Nach kurzer Zeit kam Margaret die Treppe herunter. Er hatte erwartet, daß ihr der Schlafanzug und der Bademantel zu groß wären und sie nicht kleiden würden, aber sie sah sogar elegant darin aus. Den großen Schalkragen des Bademantels hatte sie mit einer Sicherheitsnadel im Nacken zusammengesteckt, so daß er ihren schönen Kopf umrahmte. Und irgendwo hatte sie ein seidenes Tuch gefunden, das sie als Gürtel benutzte. Das weite Kleidungsstück wirkte daher gar nicht unförmig, sondern hob im Gegenteil ihre schöne Gestalt noch besonders hervor.
Sie setzte sich vor den elektrischen Heizofen und hielt die Hände dagegen.
»Die sehen nicht gerade sehr schön aus«, sagte sie und lachte ihn freundlich an. »Aber Sie werden wohl begreifen, daß ich bei dem Leben nicht meine Hände pflegen konnte. Kann ich Ihnen helfen, Kaffee zu kochen? Das habe ich schon seit Jahren nicht mehr getan.«
»Nein, danke, das verstehe ich auch ganz gut«, erwiderte John und lächelte ihr zu. »Wärmen Sie sich nur. Übrigens ist der Raum oben, der dem Badezimmer gegenüberliegt, für Sie bestimmt. Ich habe absichtlich die Tür aufgelassen, und ich freue mich, daß Sie es sich bequem gemacht haben.« Er warf einen Blick auf das bunte Seidentuch, das sie so malerisch umgeschlungen hatte.
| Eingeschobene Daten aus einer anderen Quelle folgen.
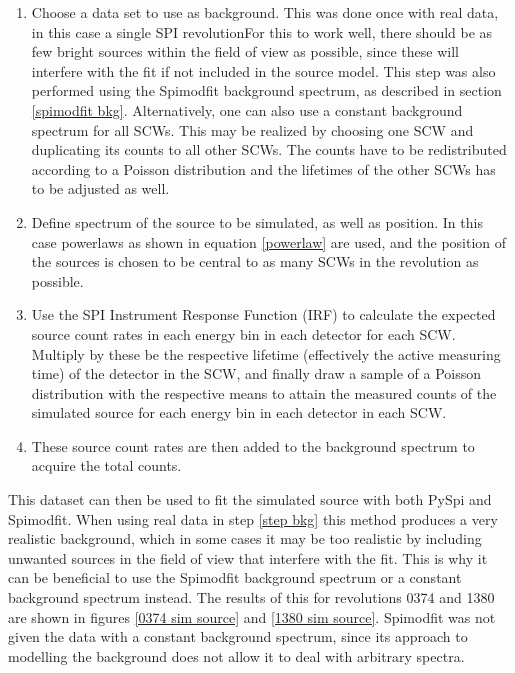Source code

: \documentclass{article}
\begin{document}
\begin{enumerate}
    \item \label{step bkg}Choose a data set to use as background. This was done once with real data, in this case a single SPI revolutionFor this to work well, there should be as few bright sources within the field of view as possible, since these will interfere with the fit if not included in the source model. This step was also performed using the Spimodfit background spectrum, as described in section \ref{spimodfit bkg}. Alternatively, one can also use a constant background spectrum for all SCWs. This may be realized by choosing one SCW and duplicating its counts to all other SCWs. The counts have to be  redistributed according to a Poisson distribution and the lifetimes of the other SCWs has to be adjusted as well. 
    
    \item Define spectrum of the source to be simulated, as well as position. In this case powerlaws as shown in equation \ref{powerlaw} are used, and the position of the sources is chosen to be central to as many SCWs in the revolution as possible.
    
    \item Use the SPI Instrument Response Function (IRF) to calculate the expected source count rates in each energy bin in each detector for each SCW. Multiply by these be the respective lifetime (effectively the active measuring time) of the detector in the SCW, and finally draw a sample of a Poisson distribution with the respective means to attain the measured counts of the simulated source for each energy bin in each detector in each SCW.
    
    \item These source count rates are then added to the background spectrum to acquire the total counts.
\end{enumerate}

This dataset can then be used to fit the simulated source with both PySpi and Spimodfit. When using real data in step \ref{step bkg} this method produces a very realistic background, which in some cases it may be too realistic by including unwanted sources in the field of view that interfere with the fit. This is why it can be beneficial to use the Spimodfit background spectrum or a constant background spectrum instead. The results of this for revolutions 0374 and 1380 are shown in figures \ref{0374 sim source} and \ref{1380 sim source}. Spimodfit was not given the data with a constant background spectrum, since its approach to modelling the background does not allow it to deal with arbitrary spectra. 
\end{document}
Plötzlich hob sie den Kopf und lauschte. Der Sturm hatte bedeutend an Heftigkeit zugenommen und trieb die Regenschauer gegen die Fensterscheiben. Sie zitterte ein wenig und zog ihren Stuhl näher an den Heizofen.
»Ein entsetzliches Wetter! Es wäre furchtbar gewesen, wenn ich die Nacht auf dem Hügel im Freien hätte zubringen müssen.«
Sie summte ein kleines Lied und beobachtete ihn dabei.